Question soumise le 16 avril 2019

M. Aurélien Pradié interroge Mme la ministre des solidarités et de la santé sur les risques des dons de plasma et plaquettes avec certains équipements. Aujourd'hui, il n'existe aucun traitement ni médicament de synthèse capable de se substituer au sang humain et aux produits sanguins labiles (PSL), issus des dons de sang. Cet acte volontaire et bénévole est irremplaçable, il permet de soigner plus d'un million de malades chaque année en France. Le don de sang est la forme de don la plus courante. Il existe d'autres formes de don, dits « par aphérèse » : c'est une technique qui permet de prélever, via une machine, un seul ou plusieurs des composants sanguins (globules rouges, plaquettes ou plasma). Elle permet de prélever des quantités plus importantes de plasma et de plaquettes que lors d'un don de sang traditionnel.

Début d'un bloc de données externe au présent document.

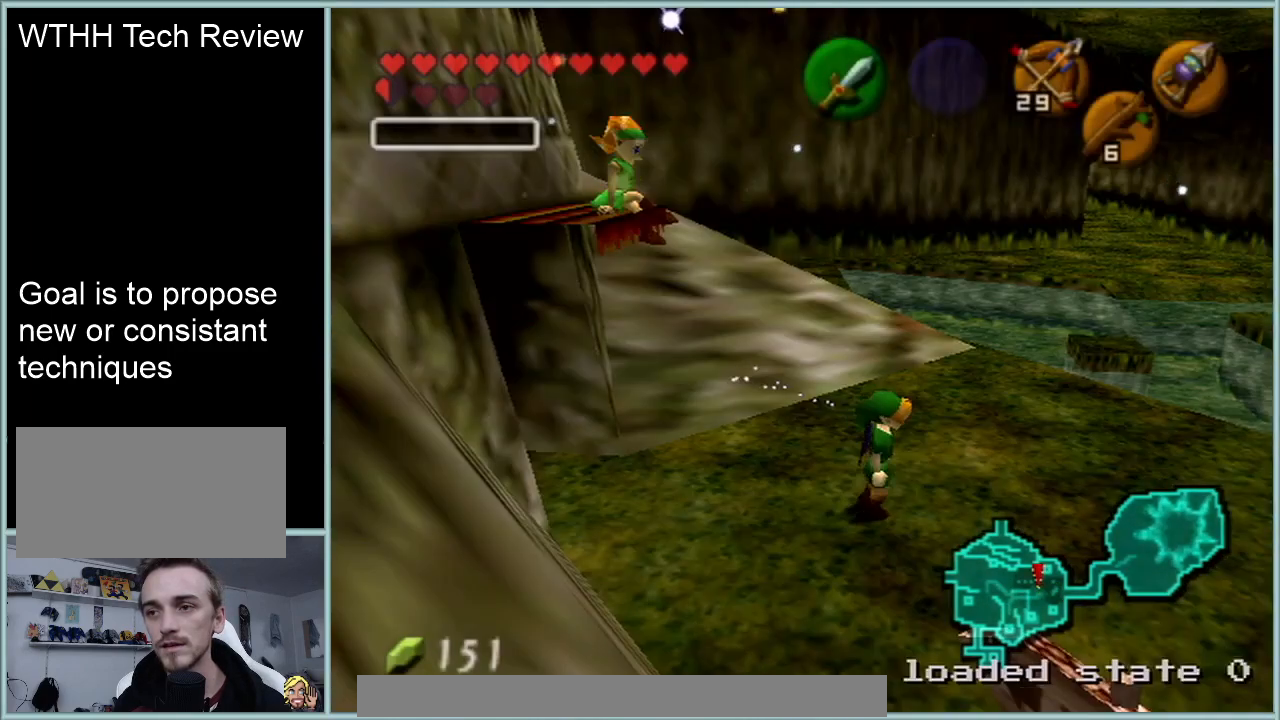
{"buttons": [], "left_stick": "up-right", "events": [[417, "left_stick", "up-right"]]}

Cependant, cette démarche présenterait un risque toxique pour les donneurs bénévoles. En effet, les machines d'aphérèse nécessaires à ce procédé provenant des sociétés Terumo, Frasenuis et Haemonetics, cette dernière étant majoritairement représentée (elle fournit « jusqu'à 100 % des machines dans certains centres » d'après le rapport de l'Agence nationale de sécurité du médicament de décembre 2017), posent question. Après un dépôt de plainte par des lanceurs d'alerte en mai 2018 pour « mise en danger de la vie d'autrui » et des signalements de plus en plus nombreux entre 2017 et 2018, l'Agence nationale de sécurité du médicament a décidé de suspendre, par principe de précaution, l'utilisation des 300 machines de la marque Haemonetics dans l'attente des expertises. Il semble donc que le risque soit sérieux. Toujours vigilant à la sécurité sanitaire pour l'ensemble des citoyens français, il lui demande de bien vouloir l'informer plus en détails sur les mesures qui ont été mises en place afin d'évaluer sérieusement le risque de ces machines et les suites qui seront données.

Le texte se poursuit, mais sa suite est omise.